One of the pioneers in this industry is Appinions, a company that is based on technology developed at Cornell University that extracts and aggregates opinions from newspaper and magazine articles, blog posts, tweets, forums and radio and television transcripts. (Another important player in this area is Traackr, which identifies influencers based on keywords; both will be included in our Guide to Influence Measurement Tools, which we will publish early in the new year.)
Search the Appinions database by topic, brand or name, and you’ll find a wealth of information about the conversations taking place. You’ll also see who the most influential voices shaping that conversation are. The tool’s algorithm scores influencers for specific topics based on preference, imitation (who is re-sharing opinions) and identifies topic originators. The scores are updated on a daily basis, and you can specify time periods so you can understand how your opinions about your brand or topic are being shaped over time.
With today’s announcement, Appinions is introducing a new feature, the influencer gap report, designed to answer the question: “Who should be talking about you–but isn’t?”
I spoke to Appinions CEO Larry Levy a couple of weeks ago, and he gave me a preview of these reports, in which he described how brands can use this feature to measure and address this gap. Here’s a screen shot that shows a sample comparison between two competing brands:
The report lets you see how many people are talking about your competitors in comparison to your brand, or measure the difference in the conversations about two competing topics, and then create strategies to close the gap over time. In this example, the volume of conversations about Pepsi Max exceeds the volume of conversations about Coke Zero. So Pepsi Max is doing well, but let’s say you want to increase your share of the conversation even more, or would like to specifically increase your presence in news reports. You can see exactly where the conversation is taking place–blogs are dominating–and then you can drill down and identify the top “influencers” who are talking about Coke Zero, but not talking about Pepsi Max.

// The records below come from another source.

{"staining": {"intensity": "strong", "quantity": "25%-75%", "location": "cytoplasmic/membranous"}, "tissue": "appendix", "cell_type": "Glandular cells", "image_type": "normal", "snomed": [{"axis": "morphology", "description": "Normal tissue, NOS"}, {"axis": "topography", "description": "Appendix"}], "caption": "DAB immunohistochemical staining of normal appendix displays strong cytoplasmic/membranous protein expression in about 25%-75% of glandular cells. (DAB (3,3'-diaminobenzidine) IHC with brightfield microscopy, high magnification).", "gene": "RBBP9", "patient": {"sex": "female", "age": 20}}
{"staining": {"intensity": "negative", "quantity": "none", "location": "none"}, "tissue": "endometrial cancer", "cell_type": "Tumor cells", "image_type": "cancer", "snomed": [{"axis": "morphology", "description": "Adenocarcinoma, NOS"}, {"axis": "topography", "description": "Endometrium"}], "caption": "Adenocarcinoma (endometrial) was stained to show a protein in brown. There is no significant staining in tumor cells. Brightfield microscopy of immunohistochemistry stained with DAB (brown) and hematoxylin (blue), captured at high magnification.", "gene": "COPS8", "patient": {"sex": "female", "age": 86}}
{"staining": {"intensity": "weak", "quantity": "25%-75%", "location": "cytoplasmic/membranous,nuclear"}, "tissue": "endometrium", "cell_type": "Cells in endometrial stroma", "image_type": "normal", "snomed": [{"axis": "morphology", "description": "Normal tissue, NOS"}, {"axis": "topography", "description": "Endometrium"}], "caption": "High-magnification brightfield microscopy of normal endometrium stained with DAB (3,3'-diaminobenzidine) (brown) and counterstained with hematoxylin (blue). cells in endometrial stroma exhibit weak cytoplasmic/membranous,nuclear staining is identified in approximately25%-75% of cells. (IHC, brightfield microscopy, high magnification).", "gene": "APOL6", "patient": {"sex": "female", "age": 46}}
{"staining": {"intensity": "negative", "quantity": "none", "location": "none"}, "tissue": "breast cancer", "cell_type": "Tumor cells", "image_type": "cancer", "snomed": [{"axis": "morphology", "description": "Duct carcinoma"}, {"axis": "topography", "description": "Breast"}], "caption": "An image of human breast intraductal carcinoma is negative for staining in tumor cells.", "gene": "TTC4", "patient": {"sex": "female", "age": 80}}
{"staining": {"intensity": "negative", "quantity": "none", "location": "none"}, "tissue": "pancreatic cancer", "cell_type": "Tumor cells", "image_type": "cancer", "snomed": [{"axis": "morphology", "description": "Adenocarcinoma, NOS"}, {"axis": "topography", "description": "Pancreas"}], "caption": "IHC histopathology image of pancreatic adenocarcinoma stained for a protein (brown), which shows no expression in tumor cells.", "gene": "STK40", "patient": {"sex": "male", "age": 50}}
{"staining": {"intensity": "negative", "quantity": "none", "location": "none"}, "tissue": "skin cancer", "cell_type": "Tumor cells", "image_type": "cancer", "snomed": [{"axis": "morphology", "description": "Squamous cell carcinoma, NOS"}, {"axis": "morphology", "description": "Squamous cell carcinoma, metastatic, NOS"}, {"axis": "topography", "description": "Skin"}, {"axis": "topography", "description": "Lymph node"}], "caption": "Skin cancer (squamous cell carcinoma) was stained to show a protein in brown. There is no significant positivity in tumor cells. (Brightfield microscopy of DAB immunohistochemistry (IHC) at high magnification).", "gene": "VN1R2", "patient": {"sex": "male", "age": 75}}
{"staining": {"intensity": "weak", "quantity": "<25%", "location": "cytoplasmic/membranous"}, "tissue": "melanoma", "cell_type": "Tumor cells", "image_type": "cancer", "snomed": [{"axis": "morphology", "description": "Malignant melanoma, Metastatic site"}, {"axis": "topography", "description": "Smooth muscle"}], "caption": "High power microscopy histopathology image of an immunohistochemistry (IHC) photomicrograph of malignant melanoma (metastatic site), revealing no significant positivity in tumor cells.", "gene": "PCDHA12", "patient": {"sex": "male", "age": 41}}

Here’s another example the company shared, this time focused on a brand that might want to understand how to capture a larger share of the conversation in its overall market category:
The company’s goal is to create actionable metrics and a methodology that ties the concept of influencer management directly to business outcomes. Appinions CEO Larry Levy says he ultimately wants to be able to help companies to “complete the picture: for every point by which you reduce your influence gap, we want to measure a direct impact on revenue or store traffic.”
The Appinions tool, which launched in early September of this year, is available at a price of $1,000/month for up to 50 topics.
What do you think? Is the value of a tool like this great enough for brands and PR and marketing agencies to invest in Appinions to help them shape their campaigns in the next year?